- Born: 1 May 1913 Kvinnherad Municipality, Norway
- Died: 17 December 2004 (aged 91)
- Occupation: Naval officer
- Awards: War Cross with Sword St. Olav's Medal with Oak Branch War Medal Defence Medal 1940–1945 Haakon VII 70th Anniversary Medal Distinguished Service Order Distinguished Service Cross Atlantic Star 1939–1945 Star Order of the Dannebrog

= Sigurd Valvatne =

Norwegian naval officer (1913–2004)

Sigurd Valvatne (1 May 1913 – 17 December 2004) was a Norwegian naval officer.

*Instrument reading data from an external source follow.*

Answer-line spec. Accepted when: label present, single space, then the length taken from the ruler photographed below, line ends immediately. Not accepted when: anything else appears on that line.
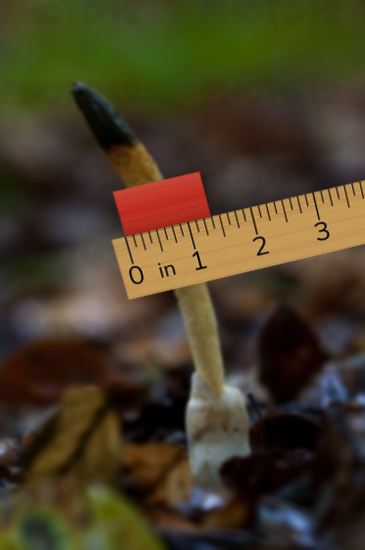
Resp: 1.375 in
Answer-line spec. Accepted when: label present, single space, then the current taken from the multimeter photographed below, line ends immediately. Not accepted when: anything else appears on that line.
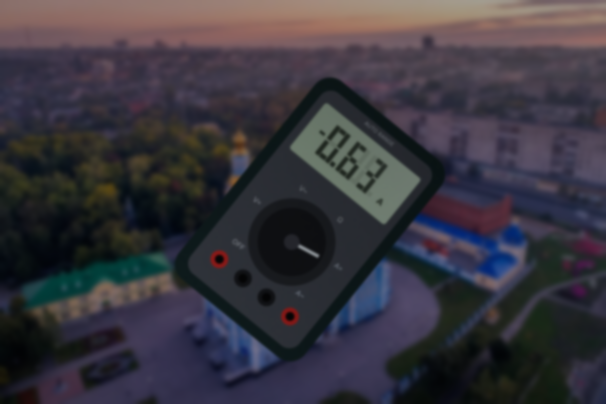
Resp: -0.63 A
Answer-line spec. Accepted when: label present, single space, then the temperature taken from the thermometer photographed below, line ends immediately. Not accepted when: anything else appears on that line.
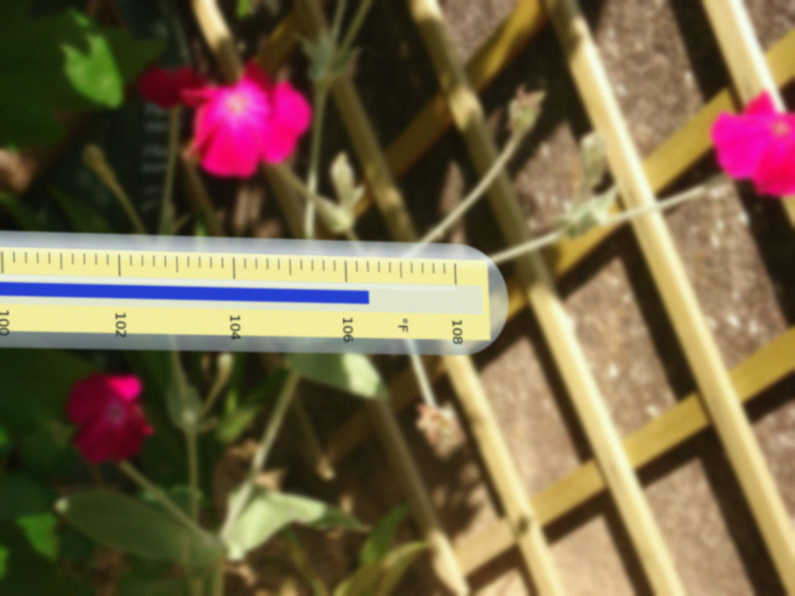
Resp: 106.4 °F
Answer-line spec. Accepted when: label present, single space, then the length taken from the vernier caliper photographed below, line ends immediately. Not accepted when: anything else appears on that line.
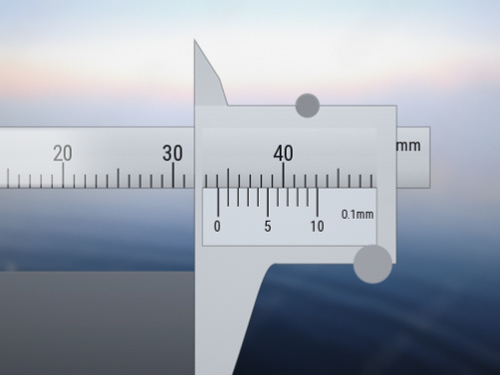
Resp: 34.1 mm
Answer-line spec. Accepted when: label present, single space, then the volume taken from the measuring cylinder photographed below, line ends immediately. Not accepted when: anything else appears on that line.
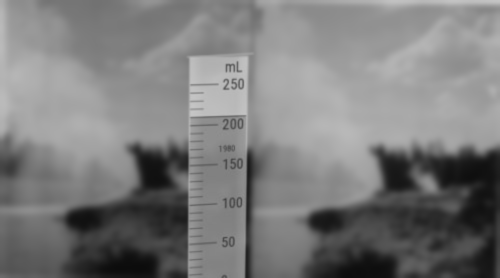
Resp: 210 mL
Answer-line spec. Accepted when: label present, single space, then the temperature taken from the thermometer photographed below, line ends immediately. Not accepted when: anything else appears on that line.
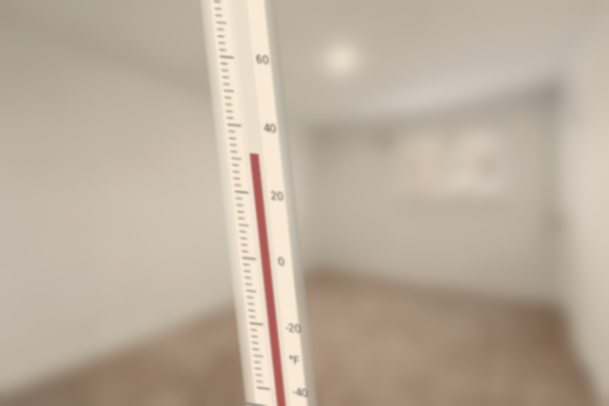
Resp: 32 °F
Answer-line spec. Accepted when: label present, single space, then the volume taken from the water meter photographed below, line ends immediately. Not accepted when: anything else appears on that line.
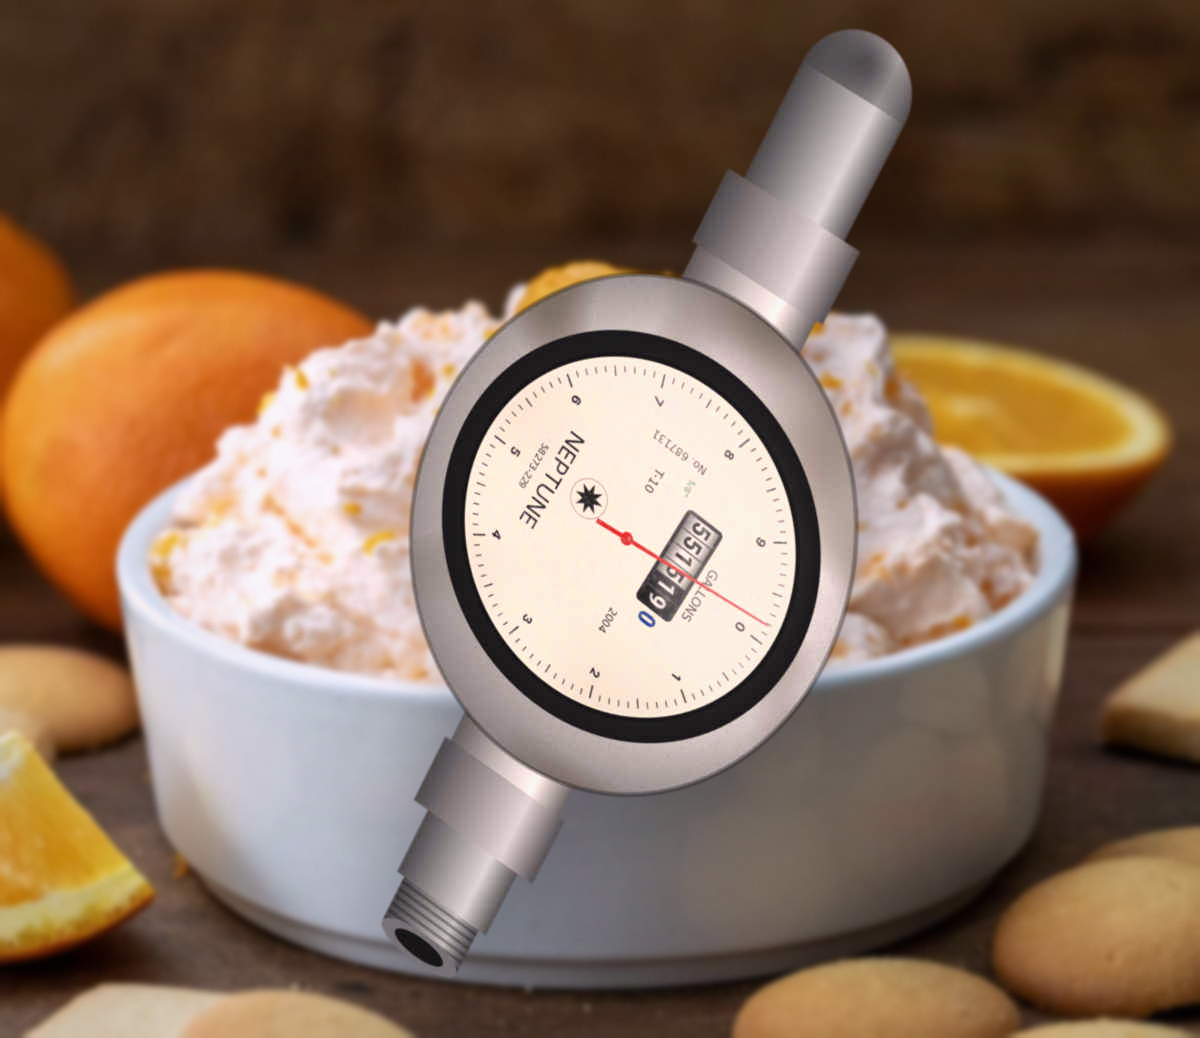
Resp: 5515189.8 gal
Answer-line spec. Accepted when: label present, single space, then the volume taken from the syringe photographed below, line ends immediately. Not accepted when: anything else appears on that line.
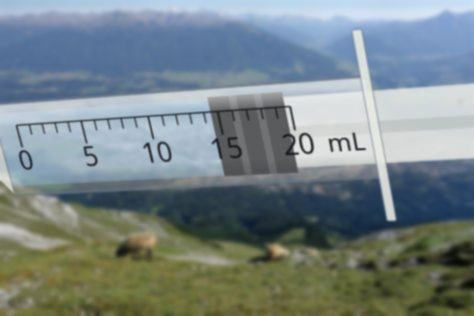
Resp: 14.5 mL
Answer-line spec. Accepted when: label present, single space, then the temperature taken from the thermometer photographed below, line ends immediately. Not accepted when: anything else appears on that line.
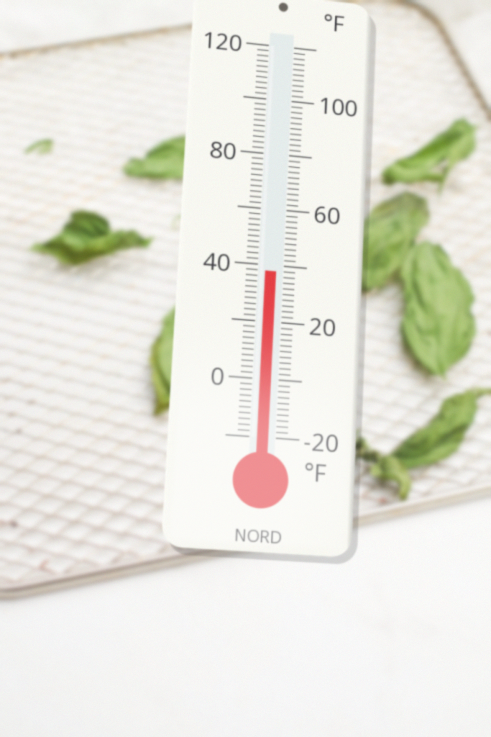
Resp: 38 °F
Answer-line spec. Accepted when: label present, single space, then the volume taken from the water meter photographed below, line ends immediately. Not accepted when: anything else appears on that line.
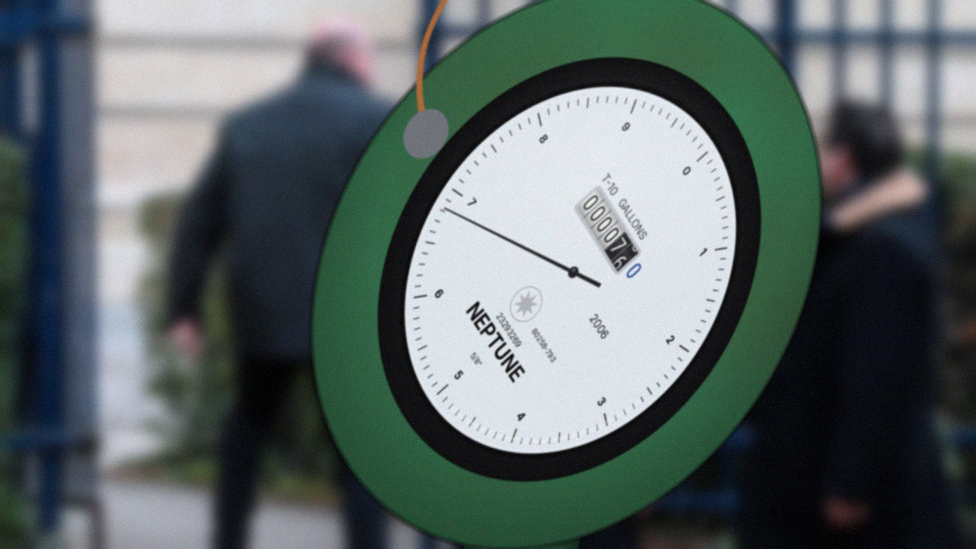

He was born in Kvinnherad Municipality to Arnfinn Valvatne and Kaia Sundnes. He graduated as naval officer in 1937, and further graduated from submarine training in 1939. During the Second World War he served as submarine commander. His war decorations include the Norwegian War Cross with Sword, the St. Olav's Medal with Oak Branch, the Norwegian War Medal, the Defence Medal 1940–1945, and the Haakon VII 70th Anniversary Medal, the British Distinguished Service Order, the Distinguished Service Cross, the Atlantic Star and the 1939–1945 Star. He continued a military career after the Second World War. From 1963 to 1969 he served as head of the Admiral Staff. He was decorated Knight of the Danish Order of the Dannebrog.

==Selected works==
In 1954 he wrote the book Med norske ubåter i kamp.